Despite admitting wrongdoing to Jimmie Johnson by penalizing him for failing tech inspection three times when he only failed twice, the fact remains that the call to overhaul NASCAR inspection penalties is getting louder. Although the issue was more of a communication error, there’s no glossing over the fact that the system of failing three times before being penalized is pointless and without solid reasoning.
“I still don’t understand why we have to worry about failing three times,” said Tony Stewart, winning car owner of the No. 4 of Kevin Harvick. “It’s like, you bring your car and bring it through tech, and you either pass or you don’t.”

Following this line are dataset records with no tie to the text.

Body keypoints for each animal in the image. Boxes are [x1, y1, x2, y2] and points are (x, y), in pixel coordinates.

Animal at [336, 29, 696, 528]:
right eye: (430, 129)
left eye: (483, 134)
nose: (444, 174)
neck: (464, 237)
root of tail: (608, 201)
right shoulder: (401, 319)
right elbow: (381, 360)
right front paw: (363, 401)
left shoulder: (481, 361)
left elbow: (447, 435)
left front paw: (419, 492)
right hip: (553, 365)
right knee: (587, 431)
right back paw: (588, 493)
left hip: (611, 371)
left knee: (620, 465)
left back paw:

“I don’t know why we screw around, jack around one, two, three times, and it’s ridiculous to me. It’s the only series in the world where you get to go through tech three times and you fail twice and they still let you go a third time. We got to figure it out and make it simpler and it shouldn’t be this difficult.
“Half the time you don’t even know what the penalty is supposed to be, and I don’t…I’m a car owner and I don’t know what the penalty is supposed to be. I don’t know how the fans can keep up with it either. If you start rolling cars through and they don’t pass and you send them to the back after one time I guarantee you a lot less cars fail tech the next week.”
Stewart’s words illustrate a common idea regarding the tech inspection process. Granted, the idea of giving cars three chances through tech inspection is meant to be lenient and easier on the drivers. However, a communication error would be easier and more avoidable if the process was limited to just one chance at tech inspection.
Allowing three passes at tech inspection allows a chance for communication to be needlessly tangled such as what happened with Johnson prior to the AAA Texas 500. It is true that the penalty didn’t harm Johnson too terribly; he had a disastrous qualifying effort by the 48 team’s standards (having won seven races at Texas), and the penalty barely moved him further down in the field. But the next time such an error happens it could happen to a Playoff driver in a cutoff event and it’s obvious NASCAR doesn’t want to have another 2013 Chase field fiasco.
Johnson finished 15th at the final running order despite having led briefly due to pit strategy.
“There was a breakdown of communication on how teams can communicate to the tower to dispute something, and it was really exposed today,” said Johnson.
It’s apparent that without the option to go through tech three times, such a “communication breakdown” wouldn’t have even happened.